[Prompt] What you return must be the data below, word for word, without any images.

[Provided data]
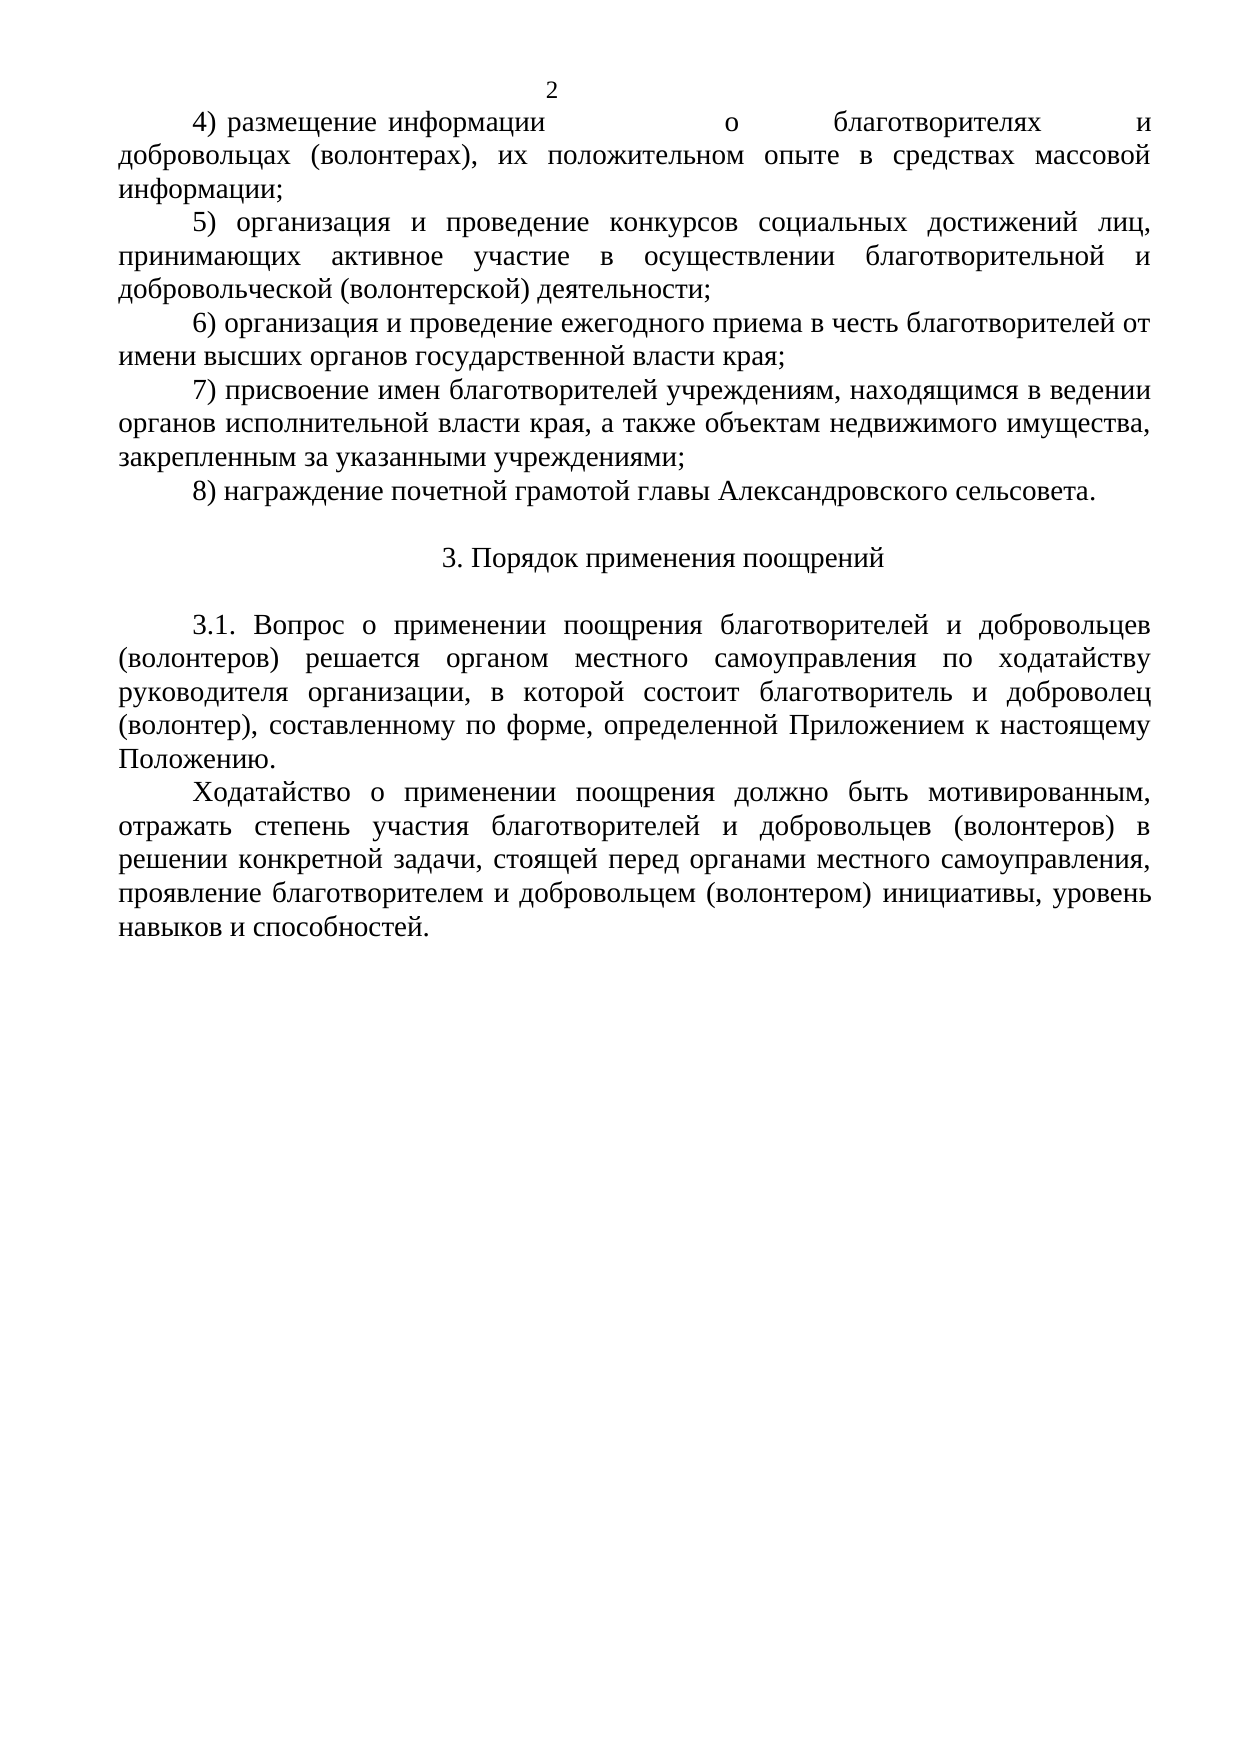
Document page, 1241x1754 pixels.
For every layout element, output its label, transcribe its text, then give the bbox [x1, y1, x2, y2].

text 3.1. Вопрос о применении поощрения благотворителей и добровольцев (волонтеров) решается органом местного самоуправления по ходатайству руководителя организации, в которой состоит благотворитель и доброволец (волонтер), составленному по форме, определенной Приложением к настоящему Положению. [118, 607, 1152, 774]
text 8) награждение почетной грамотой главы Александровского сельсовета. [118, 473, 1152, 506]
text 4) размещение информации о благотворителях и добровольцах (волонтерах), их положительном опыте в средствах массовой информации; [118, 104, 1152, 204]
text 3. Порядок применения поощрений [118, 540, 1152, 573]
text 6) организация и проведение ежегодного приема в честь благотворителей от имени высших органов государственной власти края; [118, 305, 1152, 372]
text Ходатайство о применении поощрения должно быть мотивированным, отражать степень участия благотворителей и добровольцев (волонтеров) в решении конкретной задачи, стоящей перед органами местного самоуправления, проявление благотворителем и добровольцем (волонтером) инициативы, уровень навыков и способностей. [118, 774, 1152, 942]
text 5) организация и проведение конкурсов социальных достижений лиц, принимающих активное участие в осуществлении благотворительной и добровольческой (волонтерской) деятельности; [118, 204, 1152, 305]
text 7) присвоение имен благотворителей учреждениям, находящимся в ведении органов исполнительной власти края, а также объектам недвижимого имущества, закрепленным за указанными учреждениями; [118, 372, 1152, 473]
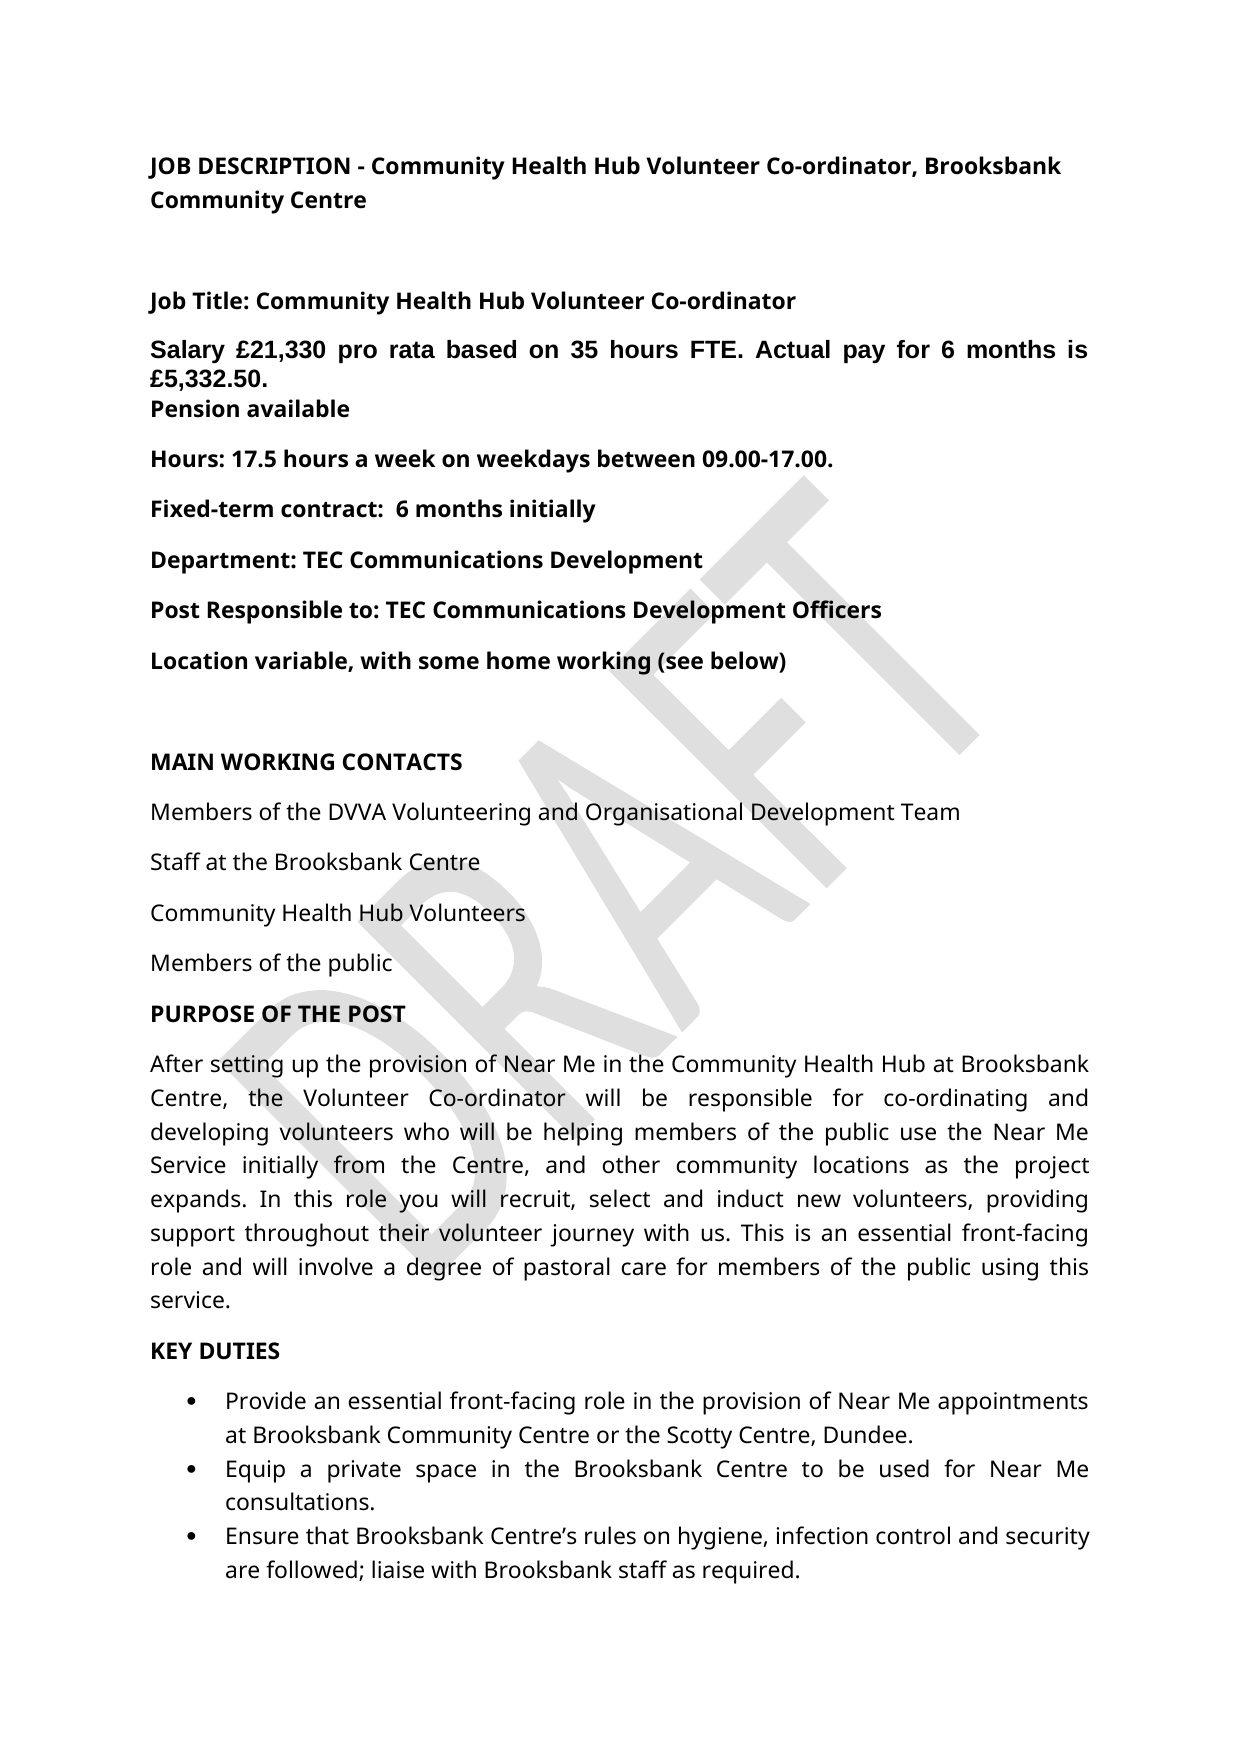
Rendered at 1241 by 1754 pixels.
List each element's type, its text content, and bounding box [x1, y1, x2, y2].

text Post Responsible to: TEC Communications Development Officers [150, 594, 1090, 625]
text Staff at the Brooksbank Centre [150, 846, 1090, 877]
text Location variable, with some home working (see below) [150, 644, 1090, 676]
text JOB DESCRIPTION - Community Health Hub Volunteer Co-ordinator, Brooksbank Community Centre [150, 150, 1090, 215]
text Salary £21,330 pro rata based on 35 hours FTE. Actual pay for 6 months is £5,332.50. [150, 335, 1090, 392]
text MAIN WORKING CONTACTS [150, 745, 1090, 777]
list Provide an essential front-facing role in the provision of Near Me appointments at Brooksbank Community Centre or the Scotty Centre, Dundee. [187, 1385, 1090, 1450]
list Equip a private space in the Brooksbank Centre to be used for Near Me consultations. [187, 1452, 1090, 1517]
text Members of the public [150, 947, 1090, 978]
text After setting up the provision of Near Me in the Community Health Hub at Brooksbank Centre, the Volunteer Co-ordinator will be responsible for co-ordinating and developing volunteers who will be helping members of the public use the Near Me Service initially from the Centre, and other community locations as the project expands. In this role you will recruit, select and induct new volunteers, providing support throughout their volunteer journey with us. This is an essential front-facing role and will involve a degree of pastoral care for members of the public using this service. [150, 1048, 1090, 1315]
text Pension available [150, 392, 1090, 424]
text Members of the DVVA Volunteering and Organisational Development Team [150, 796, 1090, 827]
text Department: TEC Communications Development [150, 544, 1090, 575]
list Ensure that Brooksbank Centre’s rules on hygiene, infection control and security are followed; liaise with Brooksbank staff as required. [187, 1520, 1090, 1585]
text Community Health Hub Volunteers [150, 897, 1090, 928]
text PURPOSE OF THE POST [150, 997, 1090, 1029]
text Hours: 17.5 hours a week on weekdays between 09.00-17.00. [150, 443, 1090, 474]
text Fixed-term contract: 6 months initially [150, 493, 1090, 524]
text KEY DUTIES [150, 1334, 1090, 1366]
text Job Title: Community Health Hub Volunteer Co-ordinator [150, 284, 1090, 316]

[Task solution]
Document page, 1241x1754 pixels.
For every layout element, output its label, transcribe its text, then give the bbox [x1, y1, x2, y2].

text 3.1. Вопрос о применении поощрения благотворителей и добровольцев (волонтеров) решается органом местного самоуправления по ходатайству руководителя организации, в которой состоит благотворитель и доброволец (волонтер), составленному по форме, определенной Приложением к настоящему Положению. [118, 607, 1152, 774]
text 8) награждение почетной грамотой главы Александровского сельсовета. [118, 473, 1152, 506]
text 4) размещение информации о благотворителях и добровольцах (волонтерах), их положительном опыте в средствах массовой информации; [118, 104, 1152, 204]
text 3. Порядок применения поощрений [118, 540, 1152, 573]
text 6) организация и проведение ежегодного приема в честь благотворителей от имени высших органов государственной власти края; [118, 305, 1152, 372]
text Ходатайство о применении поощрения должно быть мотивированным, отражать степень участия благотворителей и добровольцев (волонтеров) в решении конкретной задачи, стоящей перед органами местного самоуправления, проявление благотворителем и добровольцем (волонтером) инициативы, уровень навыков и способностей. [118, 774, 1152, 942]
text 5) организация и проведение конкурсов социальных достижений лиц, принимающих активное участие в осуществлении благотворительной и добровольческой (волонтерской) деятельности; [118, 204, 1152, 305]
text 7) присвоение имен благотворителей учреждениям, находящимся в ведении органов исполнительной власти края, а также объектам недвижимого имущества, закрепленным за указанными учреждениями; [118, 372, 1152, 473]
Rendered at 1241 by 1754 pixels.
List each element's type, its text content, and bounding box [x1, y1, x2, y2].

text Post Responsible to: TEC Communications Development Officers [150, 594, 1090, 625]
text Staff at the Brooksbank Centre [150, 846, 1090, 877]
text Location variable, with some home working (see below) [150, 644, 1090, 676]
text JOB DESCRIPTION - Community Health Hub Volunteer Co-ordinator, Brooksbank Community Centre [150, 150, 1090, 215]
text Salary £21,330 pro rata based on 35 hours FTE. Actual pay for 6 months is £5,332.50. [150, 335, 1090, 392]
text MAIN WORKING CONTACTS [150, 745, 1090, 777]
list Provide an essential front-facing role in the provision of Near Me appointments at Brooksbank Community Centre or the Scotty Centre, Dundee. [187, 1385, 1090, 1450]
list Equip a private space in the Brooksbank Centre to be used for Near Me consultations. [187, 1452, 1090, 1517]
text Members of the public [150, 947, 1090, 978]
text After setting up the provision of Near Me in the Community Health Hub at Brooksbank Centre, the Volunteer Co-ordinator will be responsible for co-ordinating and developing volunteers who will be helping members of the public use the Near Me Service initially from the Centre, and other community locations as the project expands. In this role you will recruit, select and induct new volunteers, providing support throughout their volunteer journey with us. This is an essential front-facing role and will involve a degree of pastoral care for members of the public using this service. [150, 1048, 1090, 1315]
text Pension available [150, 392, 1090, 424]
text Members of the DVVA Volunteering and Organisational Development Team [150, 796, 1090, 827]
text Department: TEC Communications Development [150, 544, 1090, 575]
list Ensure that Brooksbank Centre’s rules on hygiene, infection control and security are followed; liaise with Brooksbank staff as required. [187, 1520, 1090, 1585]
text Community Health Hub Volunteers [150, 897, 1090, 928]
text PURPOSE OF THE POST [150, 997, 1090, 1029]
text Hours: 17.5 hours a week on weekdays between 09.00-17.00. [150, 443, 1090, 474]
text Fixed-term contract: 6 months initially [150, 493, 1090, 524]
text KEY DUTIES [150, 1334, 1090, 1366]
text Job Title: Community Health Hub Volunteer Co-ordinator [150, 284, 1090, 316]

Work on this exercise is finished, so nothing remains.